Rolling Training Window Analysis

Background

  • In AiLA methodology – the data is segmented into training window or period, validation (in-sample data) period and holdout (out-of-sample data) period.
  • Segmentation between these segments ensures no data leakage between periods and avoids overfitting.
  • The purpose of the exercise is to check the robustness of our methodology by testing the hypotheses.
  • Longer training window translates into improvement in performance.
  • Performance between different training windows will be correlated.

Approach

  • Deploy assets/constituents corresponding to 1016 assets, based on the 1117,1218,1319 and 1420 rolling training windows.
  • Construct different versions of two 1016 strategies 1) Diversified Commodity and 2) Single Industry: Agriculture.

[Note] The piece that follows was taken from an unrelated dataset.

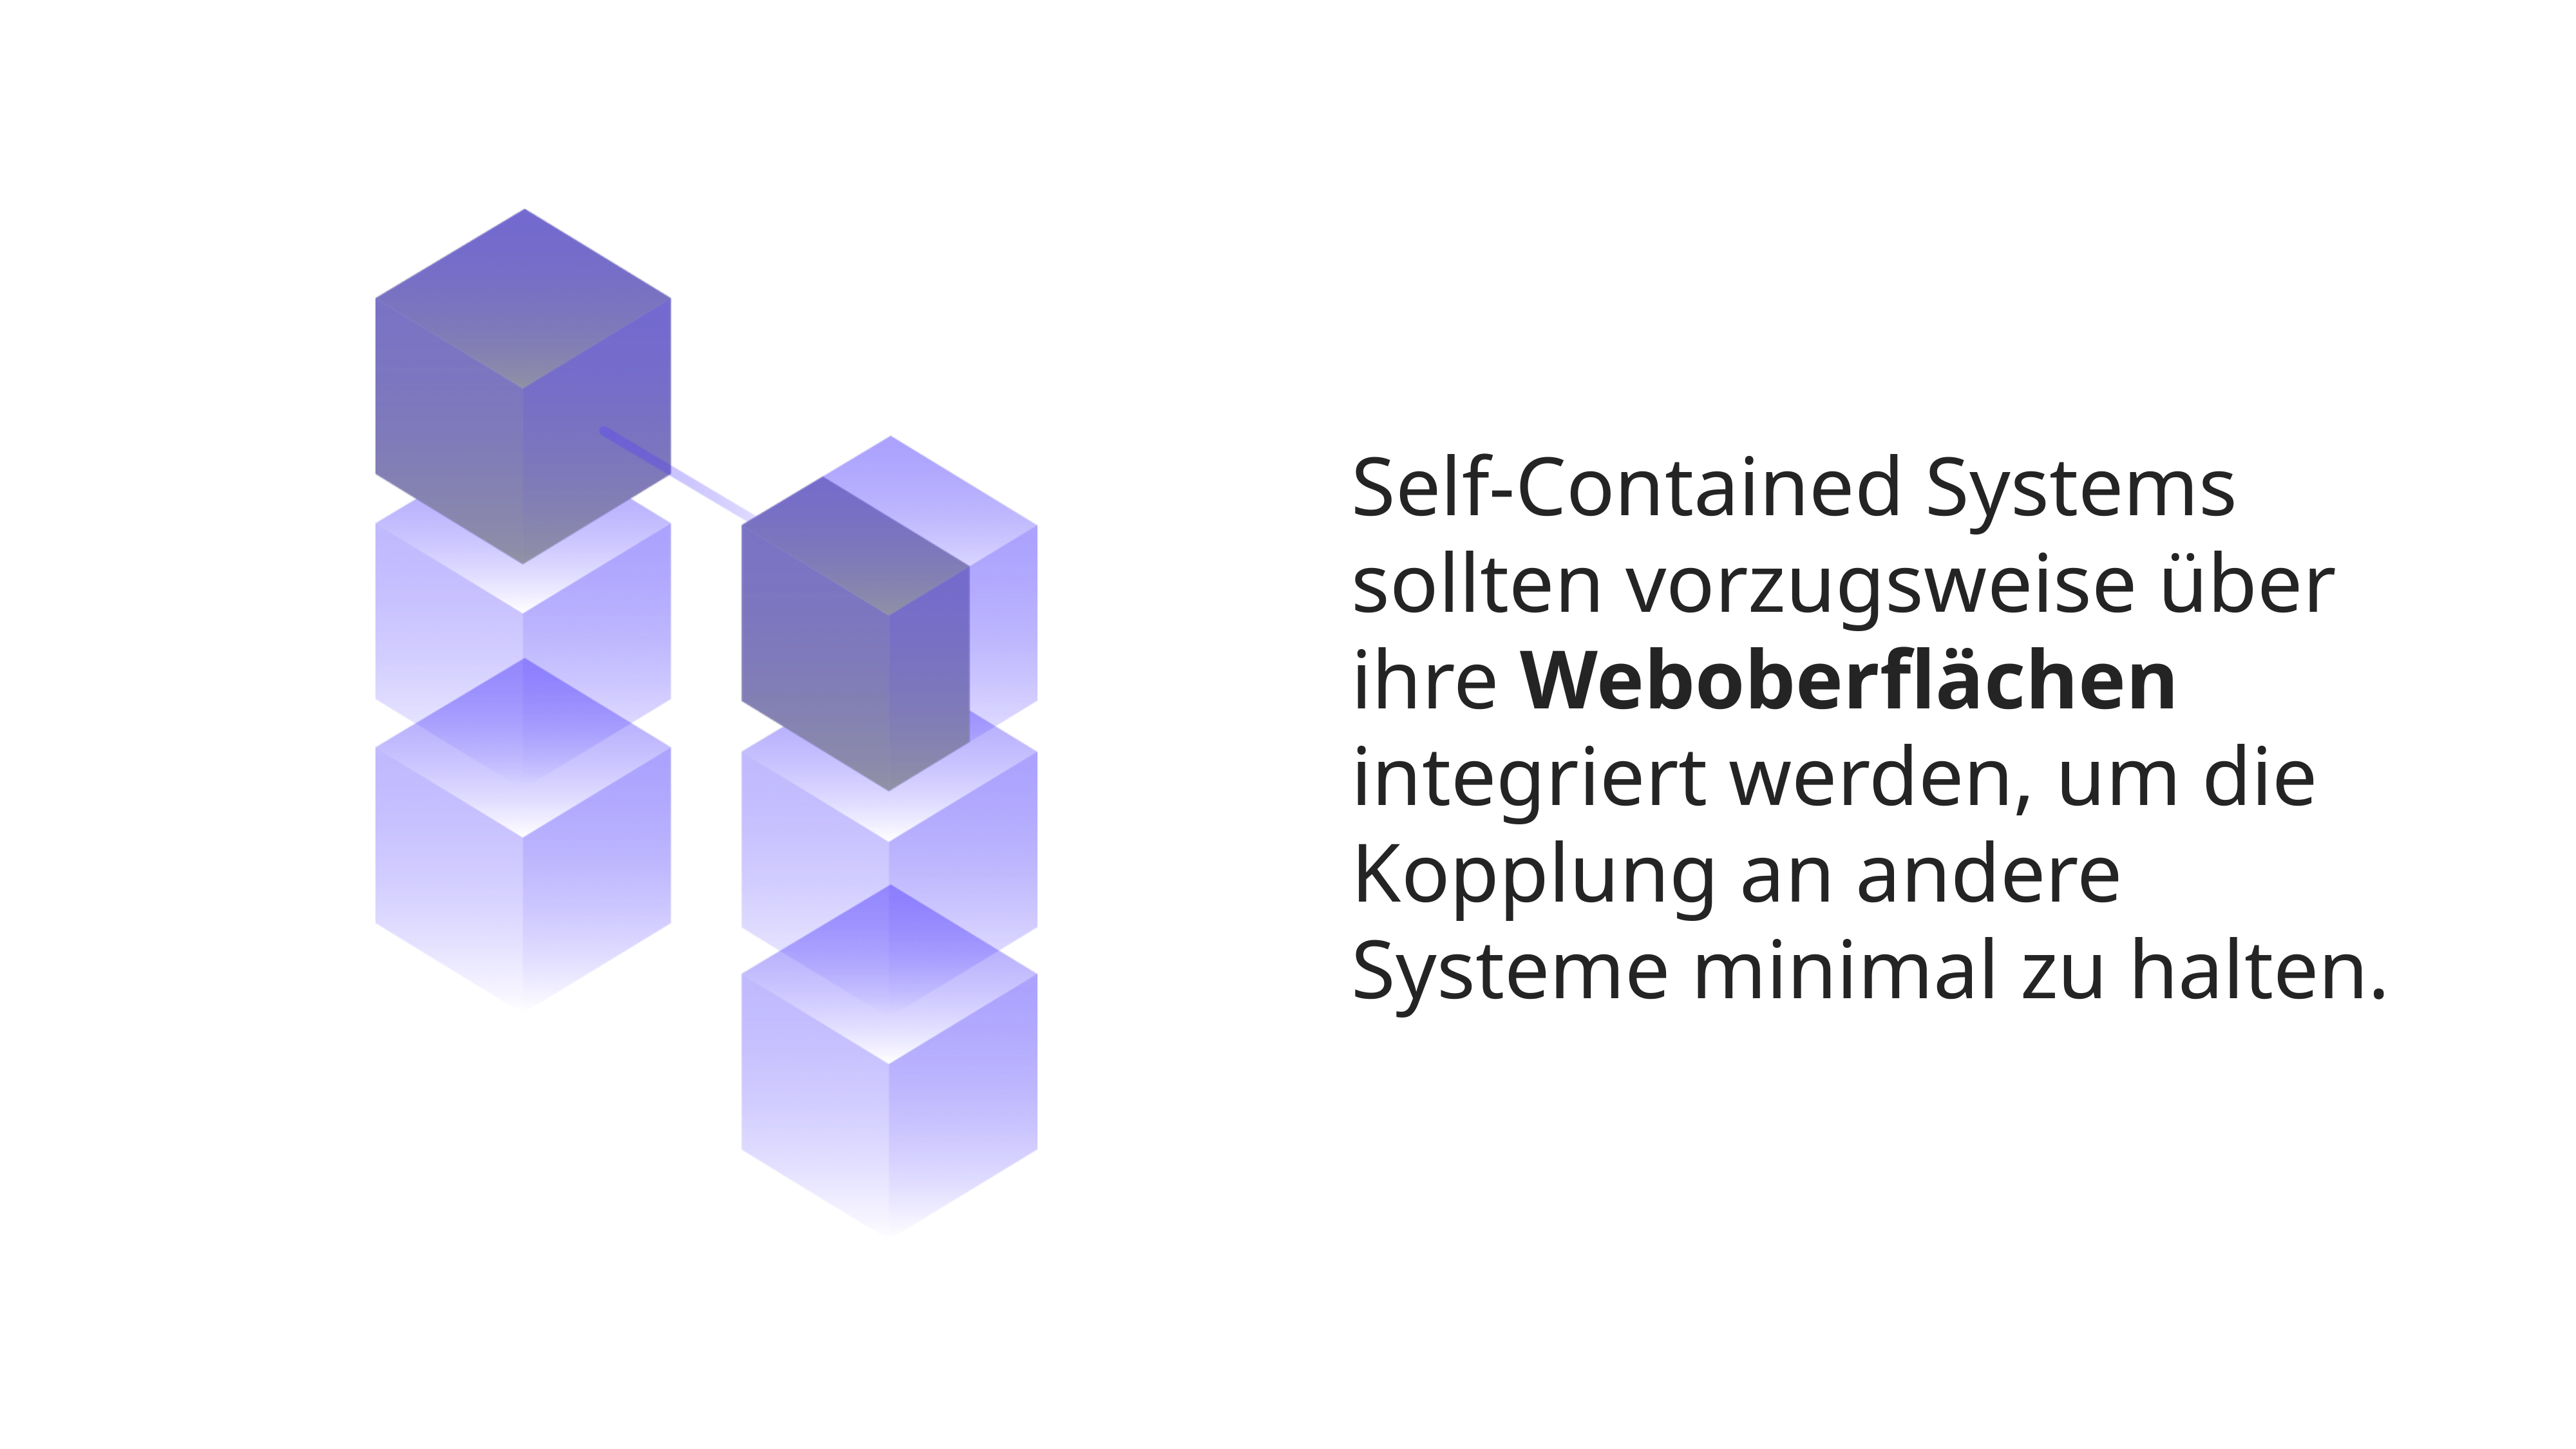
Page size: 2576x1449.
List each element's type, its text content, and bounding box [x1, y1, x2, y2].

list Self-Contained Systems sollten vorzugsweise über ihre Weboberflächen integriert werden, um die Kopplung an andere Systeme minimal zu halten. [1351, 127, 2423, 1322]
picture [375, 209, 1037, 1240]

Construction parameters and commodity/contract maturity will be identical between the strategies, but each strategy will only have assets trained under the same window.
  • The performance of the strategies will be compared on a common in-sample period from 2021 onwards.

Comparison 1

Diversified Commodity Strategy

  • Commodities underlying the strategy: Agri, Base and Precious Metals, Oils: Crude and Refined products and Natural Gas.
  • The cumulative returns are compared across the common out-of-sample period from Jan-2021 till April-2025.
  • Strategy based on the 1420 cohort consistently performs better than the other cohort strategies.
  • Strategy based on the 1117 cohort cumulative performance is directionally similar to all the other cohorts, but underperforms the others, 1218 and 1319 have a similar performance.
  • 1016 strategy while directionally similar, intersects the other return graphs, and also has a flatter performance from 2024.
  • All the cohorts have a high correlation between their returns, with 1016 having a relatively smaller correlation.
  • A closer look at the grouping of the returns across the rolling training windows.
  • 1016 has a lower correlation at a monthly level compared to the daily and weekly returns.
  • The monthly returns correlations increase as we move from the shorter training window cohort to the longer window cohorts.

Comparison 2

Agri Focused Strategy

  • Commodities underlying the strategy: Grains, Oilseeds and Cash crops.
  • The cumulative returns are compared across the common out-of-sample period from Jan-2021 till April-2025.
  • The 1016 strategy performs well occasionally outperforming the other strategies from mid 2023.
  • Among the other cohorts, the 1420 performs marginally better than the others till 2023, while falling behind 1016.
  • 1218 underperforms all the other strategies.
  • All the cohorts have a high correlation between their returns.
  • A closer look at the grouping of the returns across the rolling training windows.
  • 1016 has a marginally lower correlation at a monthly level compared to the daily and weekly returns.
  • Intermediate training windows 1117-1218, 1218-1320 have a slightly higher correlation of returns.

Conclusions

  • A key point of interest is to understand the impact of change in training window upon the ultimate performance of a strategy and to compare the performance of strategies based on differing rolling periods.
  • In this analysis of the two strategies, in general we see a small but discernable improvement in performance, as the training window is increased. The 1420 strategy performs marginally better than the other strategies over the period in both the cases considered. However, there are exceptions as seen in the Agri strategy comparison where 1218 underperforms.
  • The daily returns of all the cohorts show a high correlation between the returns and the cumulative performance of returns over the period also follow a common directional trend.
  • The performance of the 1016 strategy, with the shortest training window, however does not drastically differ from the other strategies and outperforms the other strategies in some time intervals.
  • Overall, there is a general favorable relationship between increasing training window and performance. A more definitive conclusion is that the underlying AiLA training methodology, is fundamentally consistent and therefore robust.